# Im losing it, cant stop crying



## kgregory1011 (Dec 2, 2010)

I need help!!

I have completely lost it.

My husband and I have been seperated for a week. We talk and have seen each other twice since he left. Today he had counseling and we agreed to go out for breakfast after.

He came home to get me (or so I thought) sat down and said "This isnt going to be good, I don't want to be married anymore". I lost it, he is supposed to be working on getting through "some issues" that he has, thats why we separated.

I freaked out, called him every name in the book, yelled and screamed, through my rings at him, told him to get the f--k out etc ... 

He went into the bedroom and started packing his stuff. He told me he loved me, said that he needs to be alone, wants to be alone, he's not good for me, he can't give me what I need etc... I cried and cried and cried .. I started hyperventilating, he calmed me down and sat down next to me. 

I started talking about how he is in a "fog" and not thinking clearly, he started meds for Bi-Polar yesterday. He also has anxiety disorder and depression. He yelled at me and said "it has nothing to do with effing meds, this is what I want, I need, I have never been alone, I want this for me"

I did the normal, I got mad, I cried more, i brokedown completely. I walked outside and called my mom while he packed the rest of his stuff. He loaded up the car and came to me, said he was sorry, said he knows he is giving up the best thing he has ever had.

He went inside to get more things. On my way in (crying) he stopped me, put his arms around me and held me while I cried. He had tears falling from his eyes. I asked how he could do this. I have loved him, I have supported decisions he's made, I have made him feel like he never has before. He said he knew and that he loved me. He then said he was going to go, he needed to be alone and think and that he would call me later. I hugged him again and then we kissed. I told him I didn't want this to be over, he told me he loved me (still teary eyed) and said goodbye. On his way he said he would call me later.

I am so confused.. what the hell is going on? I swear it was a biploar moment, or bpd. I feel like were together but were not. Im falling apart, I feel weak like I can't continue. I feel like my life has been ripped out from under me and I am suffocating.
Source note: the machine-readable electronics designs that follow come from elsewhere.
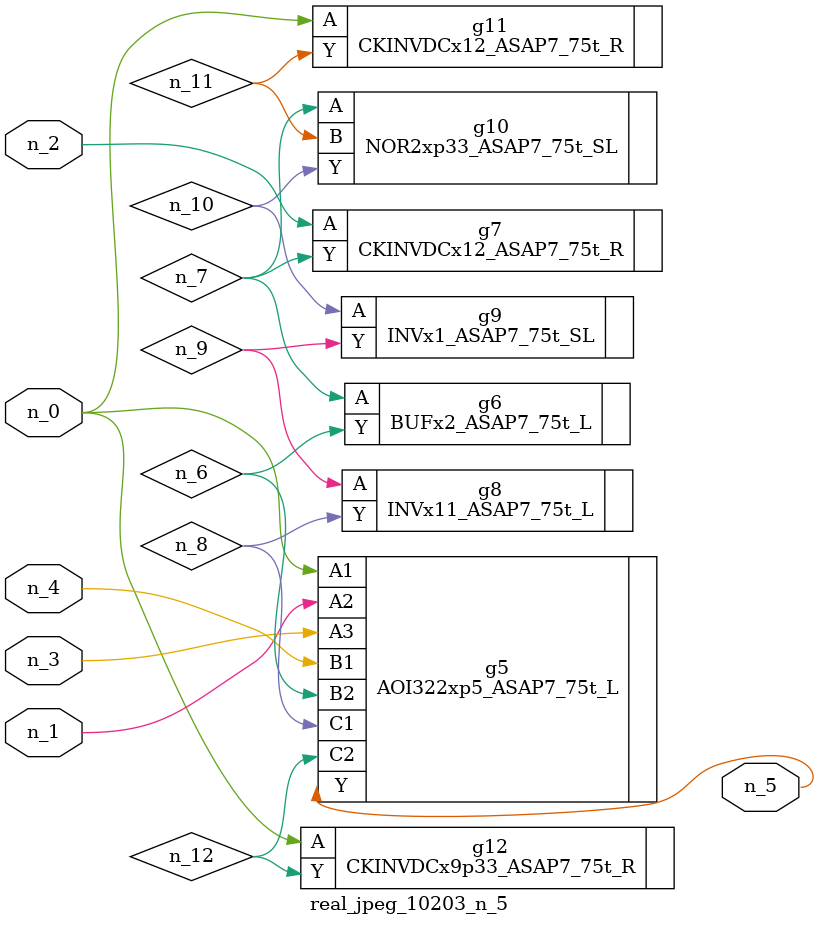
<source format=v>
module real_jpeg_10203_n_5 (n_4, n_0, n_1, n_2, n_3, n_5);

input n_4;
input n_0;
input n_1;
input n_2;
input n_3;

output n_5;

wire n_12;
wire n_8;
wire n_11;
wire n_6;
wire n_7;
wire n_10;
wire n_9;

AOI322xp5_ASAP7_75t_L g5 ( 
.A1(n_0),
.A2(n_1),
.A3(n_3),
.B1(n_4),
.B2(n_6),
.C1(n_8),
.C2(n_12),
.Y(n_5)
);

CKINVDCx12_ASAP7_75t_R g11 ( 
.A(n_0),
.Y(n_11)
);

CKINVDCx9p33_ASAP7_75t_R g12 ( 
.A(n_0),
.Y(n_12)
);

CKINVDCx12_ASAP7_75t_R g7 ( 
.A(n_2),
.Y(n_7)
);

BUFx2_ASAP7_75t_L g6 ( 
.A(n_7),
.Y(n_6)
);

NOR2xp33_ASAP7_75t_SL g10 ( 
.A(n_7),
.B(n_11),
.Y(n_10)
);

INVx11_ASAP7_75t_L g8 ( 
.A(n_9),
.Y(n_8)
);

INVx1_ASAP7_75t_SL g9 ( 
.A(n_10),
.Y(n_9)
);


endmodule
</source>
This man has had it good. I have gone above and beyond to bring happiness into his life. Everyone has there issues. 

My mom says he needs to hit rock bottom so he can see what he is going to lose. I thought he was already there. I don't know what to do. Do I answer his calls or texts? Do I ignore and let him wonder what I'm feeling or doing. I am desperate for help. I don't know alot of people and all my family is up north, I have noone here. Neither does he.


----------



## kgregory1011 (Dec 2, 2010)

i have ignored his texts from last night.

He just started meds for bipolar 2 days ago. 
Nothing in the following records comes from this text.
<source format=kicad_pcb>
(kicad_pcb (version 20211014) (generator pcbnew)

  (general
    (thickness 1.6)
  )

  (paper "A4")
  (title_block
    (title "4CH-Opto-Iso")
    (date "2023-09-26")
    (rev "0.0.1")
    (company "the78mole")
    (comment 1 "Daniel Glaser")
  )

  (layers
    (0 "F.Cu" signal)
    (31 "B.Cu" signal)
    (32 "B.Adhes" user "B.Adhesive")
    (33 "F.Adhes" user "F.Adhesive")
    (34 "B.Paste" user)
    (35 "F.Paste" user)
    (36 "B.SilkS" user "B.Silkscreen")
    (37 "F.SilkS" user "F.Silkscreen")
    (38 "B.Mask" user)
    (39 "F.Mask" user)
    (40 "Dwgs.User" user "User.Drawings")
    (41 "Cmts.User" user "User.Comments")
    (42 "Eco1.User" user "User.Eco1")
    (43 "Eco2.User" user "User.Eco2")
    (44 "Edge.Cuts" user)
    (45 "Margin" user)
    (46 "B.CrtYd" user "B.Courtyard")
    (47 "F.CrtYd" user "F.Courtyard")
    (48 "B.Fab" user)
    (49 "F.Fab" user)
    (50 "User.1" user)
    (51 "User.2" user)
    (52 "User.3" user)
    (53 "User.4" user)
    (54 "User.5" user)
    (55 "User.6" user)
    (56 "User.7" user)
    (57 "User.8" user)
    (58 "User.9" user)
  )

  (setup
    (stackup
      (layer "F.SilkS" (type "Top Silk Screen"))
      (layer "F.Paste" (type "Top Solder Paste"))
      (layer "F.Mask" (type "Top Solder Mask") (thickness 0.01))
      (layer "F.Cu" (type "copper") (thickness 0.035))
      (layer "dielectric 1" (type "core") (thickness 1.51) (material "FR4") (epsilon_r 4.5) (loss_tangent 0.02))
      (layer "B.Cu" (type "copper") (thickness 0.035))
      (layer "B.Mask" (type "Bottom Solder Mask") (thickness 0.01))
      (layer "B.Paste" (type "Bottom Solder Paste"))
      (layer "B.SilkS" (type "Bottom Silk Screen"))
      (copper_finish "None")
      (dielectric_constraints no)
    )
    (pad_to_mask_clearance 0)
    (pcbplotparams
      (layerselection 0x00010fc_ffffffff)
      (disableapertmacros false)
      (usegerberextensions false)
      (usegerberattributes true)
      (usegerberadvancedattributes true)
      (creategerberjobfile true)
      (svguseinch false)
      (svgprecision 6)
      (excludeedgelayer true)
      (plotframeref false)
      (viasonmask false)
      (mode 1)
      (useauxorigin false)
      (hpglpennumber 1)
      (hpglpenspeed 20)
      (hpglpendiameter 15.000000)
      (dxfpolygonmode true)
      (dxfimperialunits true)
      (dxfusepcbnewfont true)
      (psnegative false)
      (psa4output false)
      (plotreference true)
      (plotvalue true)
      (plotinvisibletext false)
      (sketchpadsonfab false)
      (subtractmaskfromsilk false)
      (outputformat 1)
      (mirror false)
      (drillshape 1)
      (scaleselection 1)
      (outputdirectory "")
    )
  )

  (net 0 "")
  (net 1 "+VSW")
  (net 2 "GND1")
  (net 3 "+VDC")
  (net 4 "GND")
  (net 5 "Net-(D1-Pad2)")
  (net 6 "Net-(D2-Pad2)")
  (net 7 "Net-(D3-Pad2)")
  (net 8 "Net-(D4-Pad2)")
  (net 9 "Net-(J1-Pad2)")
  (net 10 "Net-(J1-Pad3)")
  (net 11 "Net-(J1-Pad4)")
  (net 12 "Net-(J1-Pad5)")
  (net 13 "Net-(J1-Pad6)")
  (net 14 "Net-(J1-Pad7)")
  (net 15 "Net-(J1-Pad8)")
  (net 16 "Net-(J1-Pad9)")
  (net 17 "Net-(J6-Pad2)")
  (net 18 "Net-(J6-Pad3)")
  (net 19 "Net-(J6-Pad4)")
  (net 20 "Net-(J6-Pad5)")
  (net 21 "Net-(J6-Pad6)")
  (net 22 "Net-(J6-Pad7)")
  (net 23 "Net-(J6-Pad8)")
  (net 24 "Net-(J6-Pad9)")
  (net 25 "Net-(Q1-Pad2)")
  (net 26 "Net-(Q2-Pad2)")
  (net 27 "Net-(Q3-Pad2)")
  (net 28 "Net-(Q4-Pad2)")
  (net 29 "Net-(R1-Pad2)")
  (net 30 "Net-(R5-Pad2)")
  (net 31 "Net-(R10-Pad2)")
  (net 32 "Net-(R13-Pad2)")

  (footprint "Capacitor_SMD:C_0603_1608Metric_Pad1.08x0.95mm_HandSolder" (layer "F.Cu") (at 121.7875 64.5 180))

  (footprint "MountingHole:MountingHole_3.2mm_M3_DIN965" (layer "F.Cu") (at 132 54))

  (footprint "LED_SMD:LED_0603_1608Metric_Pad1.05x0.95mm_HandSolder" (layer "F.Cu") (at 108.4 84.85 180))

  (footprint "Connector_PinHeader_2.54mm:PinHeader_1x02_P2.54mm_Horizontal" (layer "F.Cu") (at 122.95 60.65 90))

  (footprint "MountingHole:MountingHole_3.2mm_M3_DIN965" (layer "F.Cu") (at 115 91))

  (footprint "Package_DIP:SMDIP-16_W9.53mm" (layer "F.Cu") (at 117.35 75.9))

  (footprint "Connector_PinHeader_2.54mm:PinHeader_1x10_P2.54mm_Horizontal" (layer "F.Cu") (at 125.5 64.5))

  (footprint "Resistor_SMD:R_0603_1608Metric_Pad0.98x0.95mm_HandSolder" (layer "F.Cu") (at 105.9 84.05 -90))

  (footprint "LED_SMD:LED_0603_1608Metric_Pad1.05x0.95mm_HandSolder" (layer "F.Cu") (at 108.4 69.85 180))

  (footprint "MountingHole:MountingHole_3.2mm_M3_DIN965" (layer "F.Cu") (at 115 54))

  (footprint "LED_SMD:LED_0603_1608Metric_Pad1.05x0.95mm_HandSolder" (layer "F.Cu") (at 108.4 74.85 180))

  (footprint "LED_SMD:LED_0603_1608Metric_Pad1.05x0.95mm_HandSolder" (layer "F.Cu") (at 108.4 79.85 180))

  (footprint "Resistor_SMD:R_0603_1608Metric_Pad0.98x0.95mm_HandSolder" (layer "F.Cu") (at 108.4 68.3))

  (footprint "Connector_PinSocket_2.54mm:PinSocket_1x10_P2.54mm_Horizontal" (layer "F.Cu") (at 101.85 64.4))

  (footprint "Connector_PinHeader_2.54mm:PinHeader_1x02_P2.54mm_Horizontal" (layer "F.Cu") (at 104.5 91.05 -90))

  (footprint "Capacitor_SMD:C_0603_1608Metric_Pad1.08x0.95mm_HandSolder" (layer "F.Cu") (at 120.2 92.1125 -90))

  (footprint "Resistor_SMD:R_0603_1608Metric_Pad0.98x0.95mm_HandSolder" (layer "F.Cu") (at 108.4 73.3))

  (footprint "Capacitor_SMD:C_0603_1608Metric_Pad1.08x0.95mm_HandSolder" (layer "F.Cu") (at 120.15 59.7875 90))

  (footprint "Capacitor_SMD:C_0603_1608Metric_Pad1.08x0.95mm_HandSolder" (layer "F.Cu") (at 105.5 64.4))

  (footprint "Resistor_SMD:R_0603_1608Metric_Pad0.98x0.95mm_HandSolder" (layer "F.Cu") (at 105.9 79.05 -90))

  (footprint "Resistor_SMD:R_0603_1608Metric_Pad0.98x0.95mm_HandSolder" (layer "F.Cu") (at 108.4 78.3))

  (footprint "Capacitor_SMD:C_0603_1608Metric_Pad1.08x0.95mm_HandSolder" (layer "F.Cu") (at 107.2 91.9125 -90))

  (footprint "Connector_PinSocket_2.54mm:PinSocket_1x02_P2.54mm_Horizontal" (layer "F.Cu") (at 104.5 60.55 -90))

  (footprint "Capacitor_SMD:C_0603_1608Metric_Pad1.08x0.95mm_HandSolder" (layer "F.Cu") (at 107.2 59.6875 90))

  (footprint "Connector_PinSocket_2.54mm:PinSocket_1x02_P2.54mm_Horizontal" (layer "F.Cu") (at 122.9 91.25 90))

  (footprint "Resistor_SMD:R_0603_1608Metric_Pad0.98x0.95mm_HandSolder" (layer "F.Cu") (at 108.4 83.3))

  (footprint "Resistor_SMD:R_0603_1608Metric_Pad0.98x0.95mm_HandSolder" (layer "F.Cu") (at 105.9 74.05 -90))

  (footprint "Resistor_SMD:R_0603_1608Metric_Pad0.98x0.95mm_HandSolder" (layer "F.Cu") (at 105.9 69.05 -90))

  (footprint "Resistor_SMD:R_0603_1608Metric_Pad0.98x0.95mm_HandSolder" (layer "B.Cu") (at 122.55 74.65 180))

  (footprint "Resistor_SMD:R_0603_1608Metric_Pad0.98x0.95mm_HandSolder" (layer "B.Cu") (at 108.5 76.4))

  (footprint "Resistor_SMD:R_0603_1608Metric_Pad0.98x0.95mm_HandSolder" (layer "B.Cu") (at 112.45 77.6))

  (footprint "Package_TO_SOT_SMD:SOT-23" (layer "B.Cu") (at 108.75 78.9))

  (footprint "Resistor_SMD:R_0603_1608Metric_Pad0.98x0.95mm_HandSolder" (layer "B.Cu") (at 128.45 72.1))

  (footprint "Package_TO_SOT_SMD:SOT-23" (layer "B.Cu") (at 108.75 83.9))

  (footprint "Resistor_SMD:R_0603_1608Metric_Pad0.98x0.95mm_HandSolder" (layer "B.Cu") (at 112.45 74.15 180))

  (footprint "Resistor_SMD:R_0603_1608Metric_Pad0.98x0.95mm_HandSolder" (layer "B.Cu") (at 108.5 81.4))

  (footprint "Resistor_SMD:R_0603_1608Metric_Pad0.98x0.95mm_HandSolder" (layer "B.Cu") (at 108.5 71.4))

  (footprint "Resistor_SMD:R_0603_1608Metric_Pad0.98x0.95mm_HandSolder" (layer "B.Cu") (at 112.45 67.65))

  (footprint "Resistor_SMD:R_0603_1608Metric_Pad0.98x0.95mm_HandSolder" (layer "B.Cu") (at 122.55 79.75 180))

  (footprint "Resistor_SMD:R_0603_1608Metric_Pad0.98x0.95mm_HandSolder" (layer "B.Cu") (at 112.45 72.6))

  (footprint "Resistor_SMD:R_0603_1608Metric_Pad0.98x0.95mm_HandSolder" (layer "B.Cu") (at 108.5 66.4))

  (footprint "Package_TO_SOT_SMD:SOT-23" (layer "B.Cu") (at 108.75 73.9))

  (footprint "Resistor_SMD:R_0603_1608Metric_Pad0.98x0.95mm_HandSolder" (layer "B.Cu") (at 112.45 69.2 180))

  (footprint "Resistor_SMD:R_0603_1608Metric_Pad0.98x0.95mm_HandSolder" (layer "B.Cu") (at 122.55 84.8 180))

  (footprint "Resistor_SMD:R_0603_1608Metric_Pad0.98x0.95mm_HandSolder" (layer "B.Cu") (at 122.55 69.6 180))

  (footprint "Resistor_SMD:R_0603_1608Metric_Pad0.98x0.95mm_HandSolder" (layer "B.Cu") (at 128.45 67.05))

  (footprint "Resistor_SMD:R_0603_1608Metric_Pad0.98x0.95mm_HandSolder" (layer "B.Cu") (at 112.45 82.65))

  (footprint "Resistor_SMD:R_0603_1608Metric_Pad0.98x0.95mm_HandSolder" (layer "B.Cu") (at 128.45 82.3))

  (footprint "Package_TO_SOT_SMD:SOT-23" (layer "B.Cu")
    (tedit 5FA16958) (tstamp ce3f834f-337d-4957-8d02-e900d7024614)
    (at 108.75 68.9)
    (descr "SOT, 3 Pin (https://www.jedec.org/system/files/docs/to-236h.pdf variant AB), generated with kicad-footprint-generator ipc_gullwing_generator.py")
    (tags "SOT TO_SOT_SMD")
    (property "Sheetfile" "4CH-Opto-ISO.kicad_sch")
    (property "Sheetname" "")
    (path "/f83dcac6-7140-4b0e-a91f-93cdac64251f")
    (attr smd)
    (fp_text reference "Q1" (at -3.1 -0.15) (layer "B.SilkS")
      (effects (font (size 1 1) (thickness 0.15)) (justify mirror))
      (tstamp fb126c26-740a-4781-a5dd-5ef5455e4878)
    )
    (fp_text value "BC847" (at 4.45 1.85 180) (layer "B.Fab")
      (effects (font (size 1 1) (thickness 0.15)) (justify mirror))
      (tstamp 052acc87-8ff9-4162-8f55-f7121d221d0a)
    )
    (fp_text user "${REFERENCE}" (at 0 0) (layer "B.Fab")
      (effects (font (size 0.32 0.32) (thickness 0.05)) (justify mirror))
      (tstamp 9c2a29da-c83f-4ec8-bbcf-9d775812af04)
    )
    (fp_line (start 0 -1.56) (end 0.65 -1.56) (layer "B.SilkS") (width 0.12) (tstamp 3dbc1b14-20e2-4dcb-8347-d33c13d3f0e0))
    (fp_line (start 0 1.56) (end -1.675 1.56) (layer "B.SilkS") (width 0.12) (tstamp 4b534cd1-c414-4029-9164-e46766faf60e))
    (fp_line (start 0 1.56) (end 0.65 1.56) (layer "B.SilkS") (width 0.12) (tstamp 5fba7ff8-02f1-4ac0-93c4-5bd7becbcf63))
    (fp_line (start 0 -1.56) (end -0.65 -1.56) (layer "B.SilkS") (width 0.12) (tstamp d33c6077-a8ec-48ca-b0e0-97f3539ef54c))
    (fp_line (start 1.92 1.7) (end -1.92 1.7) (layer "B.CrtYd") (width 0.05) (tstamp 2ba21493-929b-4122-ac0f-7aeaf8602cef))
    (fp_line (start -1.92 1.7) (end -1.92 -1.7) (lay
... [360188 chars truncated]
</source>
He can't make any decisions for future, not even the next day.How can he make a decision that is going to effect the rest of his life? 

Im a mess, part of me wants him to come home now. Im lost, Im hurt and I have no answers. 

This hurts so much, I can't see any "bright" side to this, Im falling apart.


----------



## DjF (Nov 24, 2010)

don't really know if anything anyone could say that would make things better...keep writing your feelings down, keep seeking help...I've been there...felt so empty, nothing made anything better...

but it will get better...because we have to believe in something and I choose to believe in that...


----------



## kgregory1011 (Dec 2, 2010)

I just need someone to talk to. 

Someone who is going through this or has been through it.


----------



## DjF (Nov 24, 2010)

keep talking here...I'm going through something similar but nothing as desparate...I think we will be getting back together...

she keeps talking about forgiving me...I haven't even tried to tell her that she left, she needs to ask me for forgiveness too...

you seem to be so passionate about your relationship, turn that passion back into yourself...spoil yourself...


----------



## Why Not Be Happy? (Apr 16, 2010)

Hang in there! You are in for a Roller-Coaster ride of emotions.
What are his reasons for wanting to give up?


----------



## Why Not Be Happy? (Apr 16, 2010)

maybe his meds will help----
I'm glad you have your Mom as a resource too.


----------



## Shelly29 (Oct 9, 2010)

Roller coaster ride from hell... I have been on it for 3 months... I htink my H is depressed too but he wont admit it.... he doesn't even want to work on it, he moved out, got his own place and we are finally signing papers on Monday....

Its hard to comprehend how or why .......it doesnt and wont make sense now... still doesnt to me, i cried everyday for 2 months... now the crying subsided a bit more but its rough...you gotta be strong, keep your head up and think of yourself. ANy and all advise people will give you just doesnt feel right....and you can't see it. You have to trust in life, in destiny and what fate will have in store for you down the road....don't fight it...which ever way it will go.


----------



## kgregory1011 (Dec 2, 2010)

Shelly  Thank you for that.

It is so hard for people to understand what it is like.

I've never been so confused before in my life. 

He posted this on my facebook ..

IM SORRY LOVE, BUT WHAT I AM DEALING WITH IS PAIN AS WELL... NO ONE WILL EVER UNDERSTAND/KNOW WHAT I WRESTLE WITH. SEPARATING TRUE LOVE FROM MENTAL/EMOTIONAL STABILITY..

Do you relate to this? The I love you, I want to be alone?


----------



## rome2012 (Sep 10, 2010)

kgregory1011 said:


> Shelly  Thank you for that.
> 
> It is so hard for people to understand what it is like.
> 
> ...


Sounds like a martyr....I love you, but I don't want you to suffer with me....

I'm not sure if I like this kind of martyrdom and I don't even know if it's real....or just make him seem less of an a*****e ......

You know him better than any of us....do you believe it's a sincere "I love you".....

If you feel it's really just him trying to keep you from having to deal with his misery than maybe you can tell him "I love you with all my heart and when I married you I vowed through thick and thin, in sickness and in health....and I meant every word of it !!! If you let me, I will help you through this.....Together we can do this...." or something like this....

I hope he comes to his senses *****hugs***** !!!!!


----------



## Shelly29 (Oct 9, 2010)

I got the whole "i am blaming you for everything" the first two weeks, even though he couldn't tell me what those things were.... then i got the I love you and care for you but I just dont want to be married anymore....its just a feeling.

Can't even begin to figure out how to get closure from this....


----------